🚨 Although contract trading has attractive returns, the risks are also really high! If you are not careful, you will fall into the trap and lose all your money! 😱 Today I will give you an inventory of the common risks and traps in contract trading, as well as super practical avoidance techniques!
⚠Common Risks & Pitfalls of Contract Trading
1️⃣High leverage risk
The higher the leverage, the greater the return, but also the greater the risk! Many people use 20x or 50x leverage right from the start, but as a result, their positions are liquidated at the slightest market fluctuation, leaving them with no chance to recover!
2️⃣Slippage risk
When the market fluctuates violently, the order execution price may be very different from the expected price, especially for low-liquidity currencies. Slippage can cause you to suffer heavy losses!
3️⃣Forced liquidation risk
When the margin is insufficient, the system will force liquidation. Especially when the market fluctuates violently, your position may be liquidated before you have time to replenish it, which can ruin your mentality!
4️⃣ Emotional Trading
Many people rush to add positions to spread the cost when they see losses, or are greedy and don't stop profiting when they are profitable. As a result, they lose more and more, and earn less and less, and in the end, everything is gone!
5️⃣Platform Risk
Some small platforms may engage in such outrageous operations as plugging in pins, unplugging network cables, and running away, and the safety of funds cannot be guaranteed at all!
🛡Tips & methods to avoid risks
1️⃣Control leverage and operate steadily
It is recommended for beginners to start with low leverage (less than 5 times) and gradually increase it after getting familiar with the market. Don't be greedy, survival is the most important thing!
2️⃣Set take profit and stop loss
Be sure to set the stop-profit and stop-loss points in advance to avoid emotional operations. When you make a profit, you should take the money in time and when you lose money, you should cut your losses decisively. It is most important to keep the principal!
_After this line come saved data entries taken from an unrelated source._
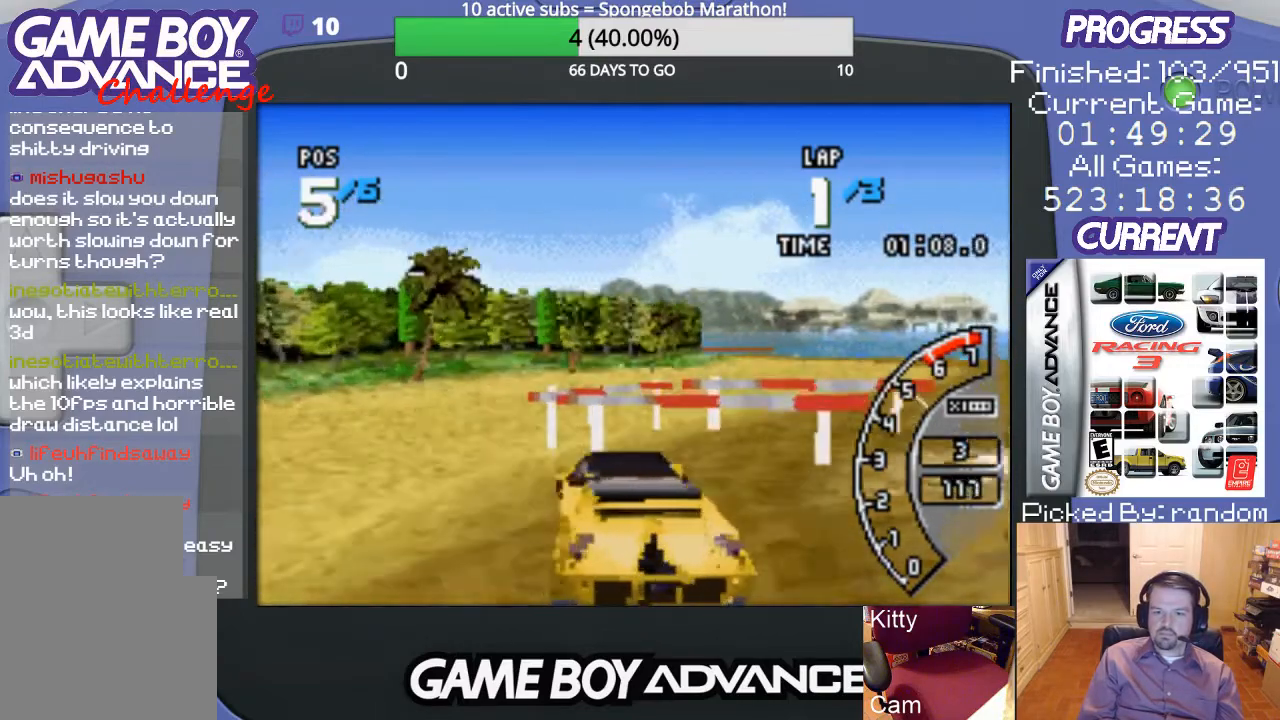
{"buttons": ["A", "DPAD_UP", "DPAD_RIGHT"], "events": [[233, "DPAD_UP", "down"]]}
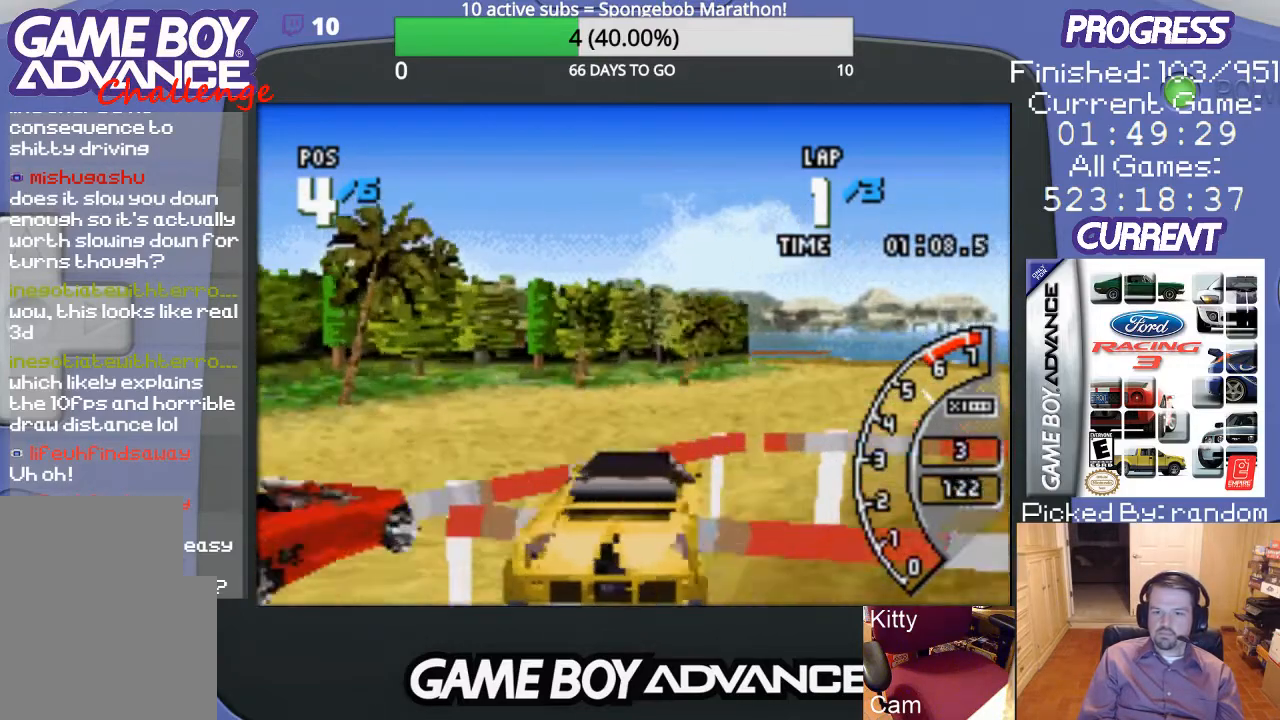
{"buttons": ["A"], "events": [[100, "DPAD_UP", "up"], [133, "DPAD_UP", "down"], [200, "DPAD_UP", "up"], [300, "DPAD_RIGHT", "up"]]}
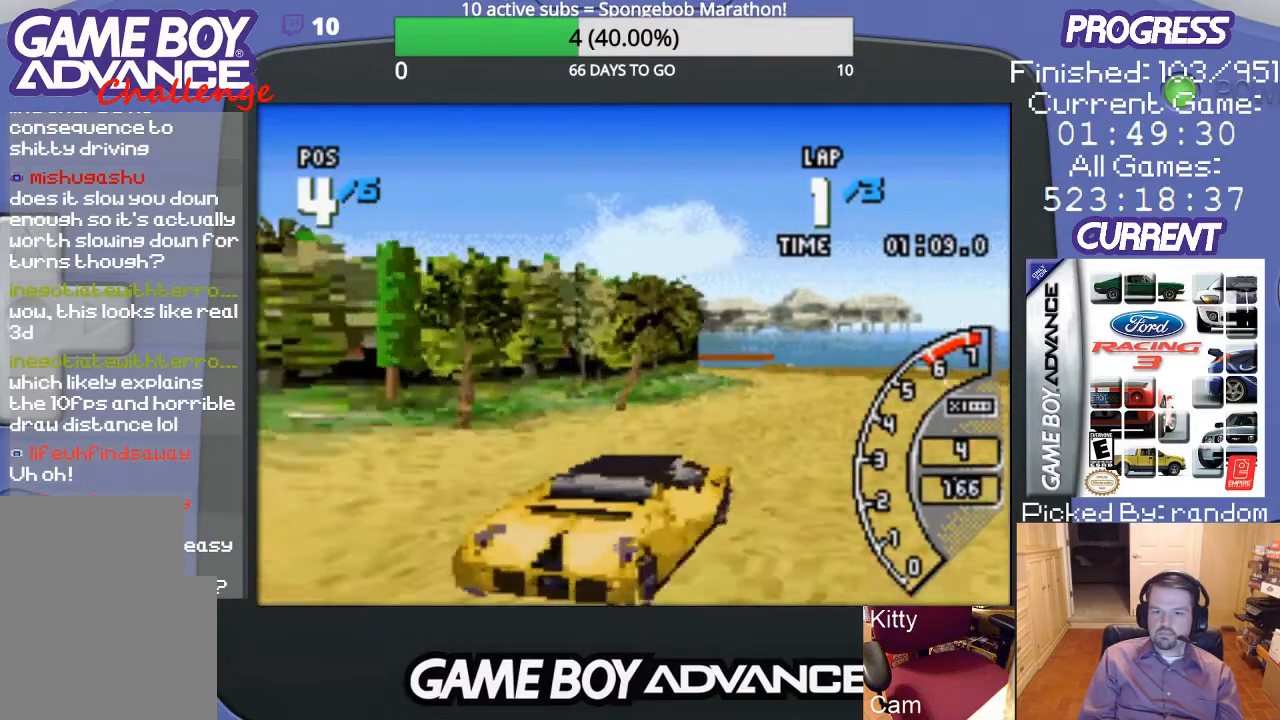
{"buttons": ["DPAD_LEFT"], "events": [[167, "DPAD_LEFT", "down"], [367, "A", "up"]]}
3️⃣Choose a highly liquid currency
Try to trade mainstream currencies (such as BTC, ETH) and avoid small currencies to reduce slippage and liquidity risks.
4️⃣ Diversify your investments to reduce risk
Don’t invest all your funds in contract trading, and don’t go all in on one currency. Diversifying your investments can effectively reduce risks and avoid losing all your money at once!
5️⃣ Choose a reliable platform
Be sure to choose a large platform with a good reputation and high security to avoid the black box operations of small platforms.
6️⃣ Keep learning and stay calm
Contract trading requires continuous learning and summarizing experience, keeping a calm mind, and not being swayed by market sentiment.